▶ About this exercise: Which lines in the items below contain the word "series"? Show each such line in full, and count only matches with the same capitalization.

▶ Data extract:
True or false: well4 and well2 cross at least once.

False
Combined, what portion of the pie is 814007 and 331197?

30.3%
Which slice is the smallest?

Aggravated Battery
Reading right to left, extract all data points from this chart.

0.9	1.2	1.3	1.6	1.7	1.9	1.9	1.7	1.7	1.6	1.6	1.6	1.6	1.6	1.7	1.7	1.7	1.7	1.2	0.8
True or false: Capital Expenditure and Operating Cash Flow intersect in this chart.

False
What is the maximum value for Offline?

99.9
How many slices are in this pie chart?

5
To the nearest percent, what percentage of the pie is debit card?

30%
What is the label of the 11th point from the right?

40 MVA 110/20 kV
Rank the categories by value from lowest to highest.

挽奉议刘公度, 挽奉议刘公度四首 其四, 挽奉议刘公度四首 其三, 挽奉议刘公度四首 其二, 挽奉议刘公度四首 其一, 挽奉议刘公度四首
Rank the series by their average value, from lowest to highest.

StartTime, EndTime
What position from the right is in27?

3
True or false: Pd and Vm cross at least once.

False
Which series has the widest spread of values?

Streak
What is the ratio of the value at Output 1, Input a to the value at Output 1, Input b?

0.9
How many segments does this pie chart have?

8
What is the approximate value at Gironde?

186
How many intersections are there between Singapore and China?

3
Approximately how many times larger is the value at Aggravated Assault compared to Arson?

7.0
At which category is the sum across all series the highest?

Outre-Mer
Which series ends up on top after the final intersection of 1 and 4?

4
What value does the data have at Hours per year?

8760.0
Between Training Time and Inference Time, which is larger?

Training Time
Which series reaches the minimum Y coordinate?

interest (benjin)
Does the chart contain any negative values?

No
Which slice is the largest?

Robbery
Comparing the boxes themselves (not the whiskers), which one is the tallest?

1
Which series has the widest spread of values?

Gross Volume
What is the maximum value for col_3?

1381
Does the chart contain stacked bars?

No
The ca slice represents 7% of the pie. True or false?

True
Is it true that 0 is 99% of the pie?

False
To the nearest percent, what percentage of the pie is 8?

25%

▶ Task answer:
Rank the series by their average value, from lowest to highest.
Which series has the widest spread of values?
At which category is the sum across all series the highest?
Which series ends up on top after the final intersection of 1 and 4?
Which series reaches the minimum Y coordinate?
Which series has the widest spread of values?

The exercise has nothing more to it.